What is being asked: Repeat the whole listing, keeping each line as it is.

Exercise input:
######

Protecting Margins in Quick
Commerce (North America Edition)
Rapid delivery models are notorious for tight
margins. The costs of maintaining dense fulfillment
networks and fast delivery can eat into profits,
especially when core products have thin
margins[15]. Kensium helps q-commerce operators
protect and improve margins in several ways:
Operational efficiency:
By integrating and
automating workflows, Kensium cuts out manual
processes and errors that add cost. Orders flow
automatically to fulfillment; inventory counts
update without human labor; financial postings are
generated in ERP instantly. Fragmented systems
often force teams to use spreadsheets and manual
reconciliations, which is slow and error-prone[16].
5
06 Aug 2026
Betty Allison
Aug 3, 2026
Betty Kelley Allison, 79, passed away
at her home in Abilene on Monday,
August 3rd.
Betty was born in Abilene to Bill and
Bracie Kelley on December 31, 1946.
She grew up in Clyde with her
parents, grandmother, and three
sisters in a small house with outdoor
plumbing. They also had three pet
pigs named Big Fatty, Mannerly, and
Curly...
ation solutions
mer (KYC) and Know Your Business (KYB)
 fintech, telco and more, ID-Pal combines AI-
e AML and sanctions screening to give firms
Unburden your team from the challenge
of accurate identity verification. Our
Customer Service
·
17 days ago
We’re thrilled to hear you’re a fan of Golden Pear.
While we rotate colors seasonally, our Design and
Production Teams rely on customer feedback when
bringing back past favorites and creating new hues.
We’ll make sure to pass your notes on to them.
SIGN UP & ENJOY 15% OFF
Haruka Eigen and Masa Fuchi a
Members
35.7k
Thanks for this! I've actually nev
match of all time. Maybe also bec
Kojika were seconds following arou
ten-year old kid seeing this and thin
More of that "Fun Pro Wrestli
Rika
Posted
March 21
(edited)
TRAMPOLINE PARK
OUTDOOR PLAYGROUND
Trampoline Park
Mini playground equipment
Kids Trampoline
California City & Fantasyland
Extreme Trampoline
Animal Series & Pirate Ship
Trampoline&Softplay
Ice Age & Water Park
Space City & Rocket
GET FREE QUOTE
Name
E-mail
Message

######

Solution to the problem:
Protecting Margins in Quick
Commerce (North America Edition)
Rapid delivery models are notorious for tight
margins. The costs of maintaining dense fulfillment
networks and fast delivery can eat into profits,
especially when core products have thin
margins[15]. Kensium helps q-commerce operators
protect and improve margins in several ways:
Operational efficiency:
By integrating and
automating workflows, Kensium cuts out manual
processes and errors that add cost. Orders flow
automatically to fulfillment; inventory counts
update without human labor; financial postings are
generated in ERP instantly. Fragmented systems
often force teams to use spreadsheets and manual
reconciliations, which is slow and error-prone[16].
5
06 Aug 2026
Betty Allison
Aug 3, 2026
Betty Kelley Allison, 79, passed away
at her home in Abilene on Monday,
August 3rd.
Betty was born in Abilene to Bill and
Bracie Kelley on December 31, 1946.
She grew up in Clyde with her
parents, grandmother, and three
sisters in a small house with outdoor
plumbing. They also had three pet
pigs named Big Fatty, Mannerly, and
Curly...
ation solutions
mer (KYC) and Know Your Business (KYB)
 fintech, telco and more, ID-Pal combines AI-
e AML and sanctions screening to give firms
Unburden your team from the challenge
of accurate identity verification. Our
Customer Service
·
17 days ago
We’re thrilled to hear you’re a fan of Golden Pear.
While we rotate colors seasonally, our Design and
Production Teams rely on customer feedback when
bringing back past favorites and creating new hues.
We’ll make sure to pass your notes on to them.
SIGN UP & ENJOY 15% OFF
Haruka Eigen and Masa Fuchi a
Members
35.7k
Thanks for this! I've actually nev
match of all time. Maybe also bec
Kojika were seconds following arou
ten-year old kid seeing this and thin
More of that "Fun Pro Wrestli
Rika
Posted
March 21
(edited)
TRAMPOLINE PARK
OUTDOOR PLAYGROUND
Trampoline Park
Mini playground equipment
Kids Trampoline
California City & Fantasyland
Extreme Trampoline
Animal Series & Pirate Ship
Trampoline&Softplay
Ice Age & Water Park
Space City & Rocket
GET FREE QUOTE
Name
E-mail
Message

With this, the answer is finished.